听到他说抬头,沛如苇颤颤巍巍抬起头来,一个巴掌将她整个人扇的斜飞出去,只有浅薄修为在身的她只感觉整个脸颊似乎都不属于自己,嘴角血丝流溢,染红一片白玉地板。

        一名魍魉谍子闪身至中堂前放下魔纹玉简,恰巧瞧见那位沛姓王妃在中堂角落口吐鲜血,稍稍诧异,让本欲离去的脚步有了微不可察的一滞,刚好被投来视线的二皇子喊住。

        赢如晦注意到这名魍魉谍子的领口下,有着代表其等级不低的纹章,淡漠说道:“两界山暗哨被刺一事你可知晓?”

        “知晓。”魍魉谍子言简意赅,不多废话一个字。

        “告知你下面,本王这几日会亲自下去巡视,你们抓紧时间把没处理掉的钉子都拔干净。
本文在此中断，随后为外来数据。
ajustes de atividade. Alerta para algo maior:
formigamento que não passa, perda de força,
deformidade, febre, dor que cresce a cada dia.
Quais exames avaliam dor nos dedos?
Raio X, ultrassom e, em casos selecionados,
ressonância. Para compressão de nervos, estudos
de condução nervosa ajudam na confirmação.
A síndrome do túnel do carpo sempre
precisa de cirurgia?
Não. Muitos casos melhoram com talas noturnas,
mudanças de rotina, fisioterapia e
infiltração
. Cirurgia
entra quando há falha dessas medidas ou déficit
”赢如晦继续道:“仙道盟刺杀我魍魉暗哨,意图绝不只是报复这么简单,极有可能已经派人乔装打扮渗透进来,你们即刻派出所有人手,给我紧盯所有城镇关口,但凡出现行迹可疑之人,即刻擒拿!”

        赢如晦最后道:“可以先斩后奏。”

        地位不低的魍魉谍子微微拱手,继而黑烟般消失不见。

        赢如晦起身,惊弓之鸟的女子脸颊上的掌印鲜红刺目,跪伏在地板上不敢动弹,嘴角殷红血丝滴滴答答,她不敢抬手去擦,只怕这会擦了,以后就再也没机会擦了。

        面如温玉心似毒蝎的二皇子走出中堂,没再去管那位名义上是王妃的可怜女子,径直向府邸深处走去,一路上隐蔽各处的死士暗侍就不下二十余。

        赢如晦走入书房,在一扇薄墙前站定,抬手按在墙壁上,只见他独一无二的掌纹投影般显现,继而墙面荡竟起涟漪,他不疑有他的迈入墙壁中,原来这处墙壁背后另有洞天!

        墙壁背后是处不见天日的天坑,中心是座螺旋向下到深处的木梯,仿佛能直达九幽黄泉。天坑漆黑一片,赢如晦也不掌灯,而是就此走入黑暗中,就着木梯一直往下。